Thursday, May 16, 2024

New Felixstowe-Midlands canal will ease road congestion


By Jon Sergeant

A new canal, Britain’s first for more than 100 years, will link Felixstowe to the Midlands to solve Suffolk’s crippling road congestion.

The waterway, to be called the Suffolk Floater, will run special barges adapted to take containers traditionally used on heavy goods vehicles.

It will wipe out the need for most of the lorries clogging up the A12 to London and the A14 towards the Midlands – and it will slash the number of freight trains that impede commuter services to the capital every day.

The canal will cost a billion pounds, but by using zero hours contracts and migrant workers, ministers expect to come in under budget. They also believe that cash benefits from waterways leisure tourism will help recoup most of the cost in the future.

Huge environmental benefits have further persuaded the Government that the canal is the way forward.

The canal will start at Felixstowe Port and head alongside the A14 towards Ipswich, then out past Stowmarket, Bury and Newmarket to Cambridge.

From there is heads to Northampton, where it will connect to the existing UK canal network, enabling the barges to head north, continue to the West Midlands, across to London or the South West.

Special terminals built along the route will allow lorries to take containers off the barges to allow an onward journey to destinations away from the canal system.

The Suffolk Gazette understands that the transport industry was concerned about the time it would take for a container to travel along the canal at 4mph.

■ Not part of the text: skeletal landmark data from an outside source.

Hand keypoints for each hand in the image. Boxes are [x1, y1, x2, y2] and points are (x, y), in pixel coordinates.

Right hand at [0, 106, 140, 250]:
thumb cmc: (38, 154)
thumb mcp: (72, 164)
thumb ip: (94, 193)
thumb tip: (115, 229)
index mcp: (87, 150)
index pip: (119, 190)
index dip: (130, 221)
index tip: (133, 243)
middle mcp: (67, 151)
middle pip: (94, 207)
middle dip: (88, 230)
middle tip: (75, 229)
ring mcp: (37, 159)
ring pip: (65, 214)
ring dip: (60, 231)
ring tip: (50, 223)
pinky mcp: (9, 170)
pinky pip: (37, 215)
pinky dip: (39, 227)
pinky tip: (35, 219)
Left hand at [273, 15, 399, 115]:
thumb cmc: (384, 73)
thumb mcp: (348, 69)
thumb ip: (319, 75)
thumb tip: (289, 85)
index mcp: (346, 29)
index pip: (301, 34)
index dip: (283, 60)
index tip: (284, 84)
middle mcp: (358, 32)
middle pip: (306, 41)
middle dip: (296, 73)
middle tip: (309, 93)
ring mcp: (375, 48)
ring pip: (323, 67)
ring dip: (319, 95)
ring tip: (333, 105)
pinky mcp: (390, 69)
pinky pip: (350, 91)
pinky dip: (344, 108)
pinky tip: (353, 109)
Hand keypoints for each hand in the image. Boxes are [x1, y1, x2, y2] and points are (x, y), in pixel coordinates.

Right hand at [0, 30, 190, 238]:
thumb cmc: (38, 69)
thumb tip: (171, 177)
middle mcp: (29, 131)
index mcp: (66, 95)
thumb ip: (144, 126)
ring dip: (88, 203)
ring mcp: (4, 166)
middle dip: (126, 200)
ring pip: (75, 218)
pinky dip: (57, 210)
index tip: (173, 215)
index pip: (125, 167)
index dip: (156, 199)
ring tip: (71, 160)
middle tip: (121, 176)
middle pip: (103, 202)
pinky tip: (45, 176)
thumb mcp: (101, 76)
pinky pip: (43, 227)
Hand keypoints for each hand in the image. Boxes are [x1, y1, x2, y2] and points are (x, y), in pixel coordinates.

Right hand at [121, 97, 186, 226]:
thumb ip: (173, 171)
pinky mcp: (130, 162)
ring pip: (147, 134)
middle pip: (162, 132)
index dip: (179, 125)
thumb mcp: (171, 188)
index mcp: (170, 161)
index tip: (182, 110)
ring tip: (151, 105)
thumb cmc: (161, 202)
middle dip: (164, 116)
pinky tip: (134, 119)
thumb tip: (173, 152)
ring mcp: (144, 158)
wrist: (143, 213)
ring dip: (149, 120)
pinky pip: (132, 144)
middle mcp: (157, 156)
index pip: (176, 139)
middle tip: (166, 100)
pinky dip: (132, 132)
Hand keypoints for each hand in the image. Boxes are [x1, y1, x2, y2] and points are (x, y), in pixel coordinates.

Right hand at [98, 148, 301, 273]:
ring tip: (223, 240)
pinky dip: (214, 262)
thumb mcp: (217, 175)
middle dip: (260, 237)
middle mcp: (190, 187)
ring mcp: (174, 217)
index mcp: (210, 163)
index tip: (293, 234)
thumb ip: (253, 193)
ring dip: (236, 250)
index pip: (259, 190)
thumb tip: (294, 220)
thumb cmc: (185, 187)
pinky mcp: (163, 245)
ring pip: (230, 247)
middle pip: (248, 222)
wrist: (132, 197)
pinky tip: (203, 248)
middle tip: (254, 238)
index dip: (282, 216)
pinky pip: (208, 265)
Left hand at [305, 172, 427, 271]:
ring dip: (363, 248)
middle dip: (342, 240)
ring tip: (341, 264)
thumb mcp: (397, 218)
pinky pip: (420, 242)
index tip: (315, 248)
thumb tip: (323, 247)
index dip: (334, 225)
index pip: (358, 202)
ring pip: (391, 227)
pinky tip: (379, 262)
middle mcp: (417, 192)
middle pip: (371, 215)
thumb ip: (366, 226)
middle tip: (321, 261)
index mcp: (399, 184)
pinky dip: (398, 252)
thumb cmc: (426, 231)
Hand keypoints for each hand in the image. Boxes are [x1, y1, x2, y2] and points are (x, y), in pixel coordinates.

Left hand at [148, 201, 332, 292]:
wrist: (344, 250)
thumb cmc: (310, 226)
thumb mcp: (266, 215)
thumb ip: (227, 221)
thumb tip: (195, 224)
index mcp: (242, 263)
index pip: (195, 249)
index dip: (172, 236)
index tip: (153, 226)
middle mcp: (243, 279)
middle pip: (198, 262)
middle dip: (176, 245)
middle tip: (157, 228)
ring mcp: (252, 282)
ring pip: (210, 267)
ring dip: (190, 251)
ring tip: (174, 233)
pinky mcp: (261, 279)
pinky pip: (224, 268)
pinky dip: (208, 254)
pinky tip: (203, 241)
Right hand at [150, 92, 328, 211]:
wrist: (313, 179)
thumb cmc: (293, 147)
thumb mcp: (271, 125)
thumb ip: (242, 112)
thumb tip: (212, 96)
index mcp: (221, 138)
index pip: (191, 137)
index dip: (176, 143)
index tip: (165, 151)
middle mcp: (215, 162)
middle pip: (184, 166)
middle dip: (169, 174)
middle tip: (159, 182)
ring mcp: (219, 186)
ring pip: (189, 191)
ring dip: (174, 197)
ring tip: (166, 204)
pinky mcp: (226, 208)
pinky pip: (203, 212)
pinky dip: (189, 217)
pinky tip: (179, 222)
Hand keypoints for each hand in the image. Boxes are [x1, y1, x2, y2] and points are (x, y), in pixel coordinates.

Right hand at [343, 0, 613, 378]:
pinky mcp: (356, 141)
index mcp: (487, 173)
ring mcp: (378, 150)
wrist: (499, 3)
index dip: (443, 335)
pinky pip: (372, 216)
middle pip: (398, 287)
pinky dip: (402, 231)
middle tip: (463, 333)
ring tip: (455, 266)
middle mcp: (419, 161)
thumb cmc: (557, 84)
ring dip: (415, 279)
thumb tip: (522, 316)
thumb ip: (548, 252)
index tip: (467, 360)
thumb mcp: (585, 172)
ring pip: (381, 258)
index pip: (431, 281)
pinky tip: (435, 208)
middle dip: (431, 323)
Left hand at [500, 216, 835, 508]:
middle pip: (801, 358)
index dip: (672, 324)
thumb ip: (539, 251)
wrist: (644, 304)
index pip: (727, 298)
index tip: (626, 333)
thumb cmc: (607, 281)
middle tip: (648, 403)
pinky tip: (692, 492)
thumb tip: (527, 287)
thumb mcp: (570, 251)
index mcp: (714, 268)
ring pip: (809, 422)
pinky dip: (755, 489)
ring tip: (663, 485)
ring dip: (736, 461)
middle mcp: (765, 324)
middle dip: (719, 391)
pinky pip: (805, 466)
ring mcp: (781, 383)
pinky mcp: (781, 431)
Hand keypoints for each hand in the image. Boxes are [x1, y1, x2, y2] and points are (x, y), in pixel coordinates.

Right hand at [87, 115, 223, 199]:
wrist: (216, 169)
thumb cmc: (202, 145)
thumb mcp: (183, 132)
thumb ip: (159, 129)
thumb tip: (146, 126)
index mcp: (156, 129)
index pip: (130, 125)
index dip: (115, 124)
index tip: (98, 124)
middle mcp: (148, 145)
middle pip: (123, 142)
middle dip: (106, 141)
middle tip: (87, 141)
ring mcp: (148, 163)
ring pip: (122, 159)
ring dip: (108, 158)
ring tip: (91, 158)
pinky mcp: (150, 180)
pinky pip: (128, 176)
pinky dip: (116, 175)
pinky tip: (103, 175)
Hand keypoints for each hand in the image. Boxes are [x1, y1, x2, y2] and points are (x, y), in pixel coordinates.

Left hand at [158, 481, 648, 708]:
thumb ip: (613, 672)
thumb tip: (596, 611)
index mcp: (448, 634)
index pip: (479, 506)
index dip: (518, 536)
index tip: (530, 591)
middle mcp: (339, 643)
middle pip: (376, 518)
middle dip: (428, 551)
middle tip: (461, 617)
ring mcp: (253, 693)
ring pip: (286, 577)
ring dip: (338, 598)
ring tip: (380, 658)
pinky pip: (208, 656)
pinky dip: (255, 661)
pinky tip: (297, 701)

But once shown the cost benefits, and upon being told the British Waterways Authority would raise the speed limit to 6mph, they have signed up to the plan.

The canal will be completed in just three years since there will be no need for locks to be built in the flat landscape.

A government insider said: “The solution to Suffolk’s transports woes is a simple yet radical one. We’ll turn the clock back more than 100 years and use the water like the Victorians did, embracing a cheaper and more environmentally-friendly mode of transport.

“This will free up the region’s clogged roads, and leave railway lines for passenger rather than freight.

“And in doing so we’ll create hundreds of construction jobs – then enjoy a growth in leisure businesses along the whole stretch from Felixstowe to Northampton.”

A study of the proposed route shows some houses will need to be raised on stilts to allow the canal to run underneath.

One of those likely to affected is Bert Weedon of Bramford, near Ipswich. He said: “I don’t mind. Having a canal running underneath the house will be a big selling point.

“Plus with stilts we’ll have brilliant views from the living room.”

The news is the second big transport boost for Suffolk in weeks, after the Suffolk Gazette revealed a new tube line was being built from London to Ipswich. It could also mean the proposed 20mph speed limit on the A12 could be axed.